BY SETH MANDEL
Staff Writer
MILLTOWN — The borough may soon step in on behalf of residents who are forced to pay for repairs to water or sewer pipes under their streets.
At Monday’s Borough Council meeting, Councilman Eric Steeber said that when those pipes break, it is the responsibility of the homeowner to fix them.
“Unfortunately, what it costs to have that concrete saw-cut, removed and the repair done, and have it properly closed up, can reach up to $8,000 or $9,000,” Steeber said. “It’s just a tremendous amount of money.”
He said many of the repairs, of which there are about a dozen each year, are needed underneath the older homes in the town. He said many of those homes are inhabited by senior citizens or younger residents who cannot afford to pay the exorbitant repair fees.
Also, many of the older roads were built with thick concrete, which is the reason the cost for repair is so high.
“When it’s regular blacktop, any contractor can come in, drag out the road, and do the repair,” Steeber said. “When you talk concrete a foot thick, you’ve got to come in with a big diamond-bit blade, you’ve got to cut the whole thing out, and do the repairs. It’s very, very costly.”
He suggested the council implement a program by which the municipality would contract the repair work and then let the residents pay the town back in increments.
“I don’t know if we could perhaps do a program similar to the sidewalk Shade Tree program that we do, where the town can take care of it and over three years the payments will be made back,” Steeber said. “Or, if the town wants to kick in and help subsidize the repair because of the financial impact on the homeowner. But let’s take a month to think about it and try to devise some thoughts on how maybe we can help.”

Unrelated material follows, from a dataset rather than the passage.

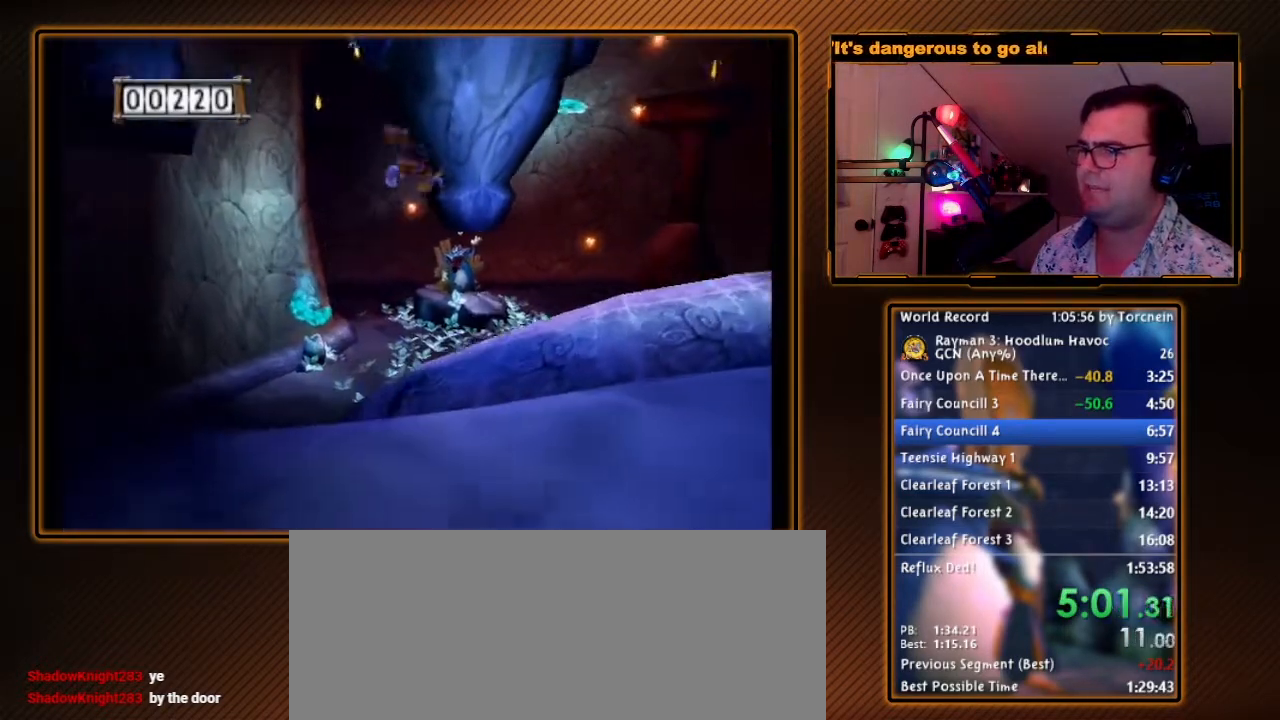
{"dt_ms": 500, "buttons": ["R1"], "left_stick": "up", "right_stick": "center", "events": [[350, "left_stick", "up"]]}
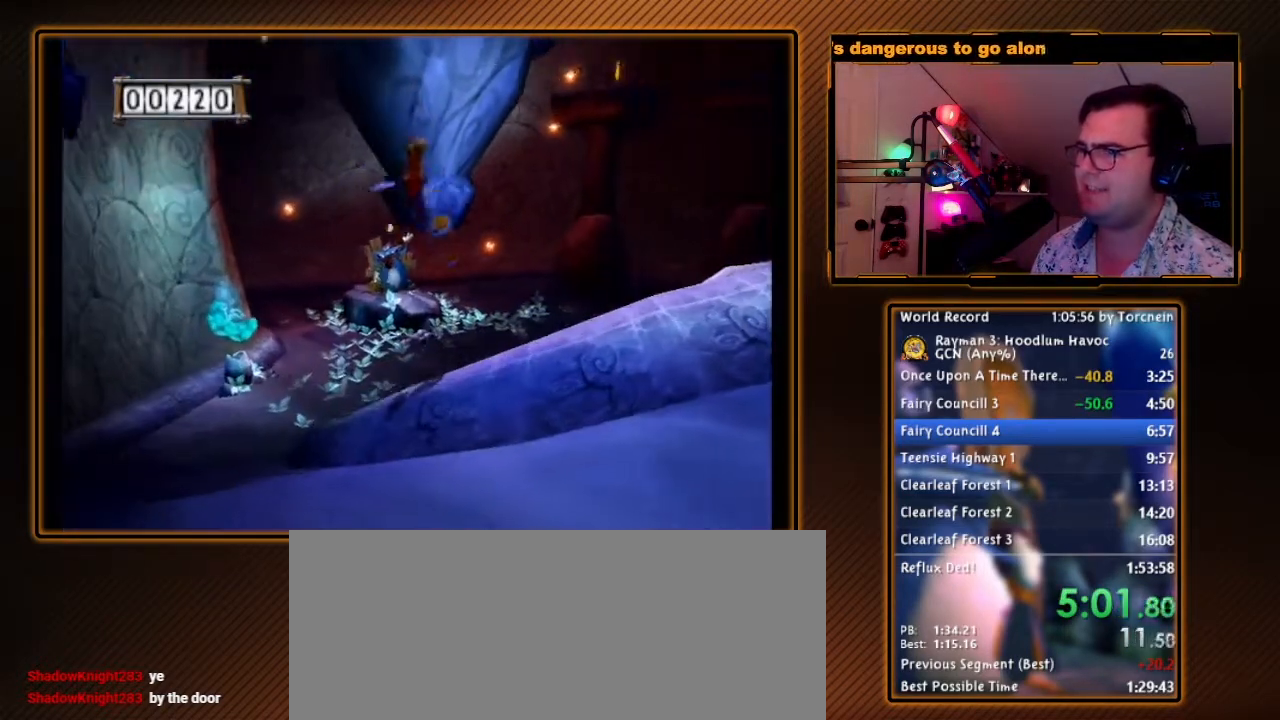
{"dt_ms": 1000, "buttons": ["R1"], "left_stick": "center", "right_stick": "center", "events": [[67, "left_stick", "center"], [533, "left_stick", "up-left"], [783, "left_stick", "up"], [1000, "left_stick", "center"]]}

Steeber said that not only would such a program help the homeowners, but it would be beneficial to the borough as well.
He said residents cannot usually come up with the money for the repairs right away, leaving the problem unattended to for months at a time.
“If you have a water main break in the spring, that’ll go all winter until they can get the cash together,” Steeber said. “This way, the town can maybe step in, get the repair done, and say ‘OK, pay it over three years or five years, and if you don’t pay that, we put a lien on your house,’ similar to the sidewalk project.”
Councilman Sean Leary said that although the repairs are few in number, they can be “financially devastating” and are part of a larger problem.
“That’s an issue that has come up, and again it goes back to our pump station,” Leary said. “Although it was designed by a famous engineer, it happened about a hundred years ago.”
Also, Leary said, a water main break may be the homeowner’s financial responsibility, but if it isn’t repaired immediately, it will soon become the whole neighborhood’s problem.
He said if a burst pipe floods the road, it affects everybody on the block.
“So it’s a complex problem, and there should be some way to abate the impact to the homeowner,” he said.
Mayor Gloria Bradford said she hopes council members will have some possible solutions to present at the next agenda meeting of the Borough Council.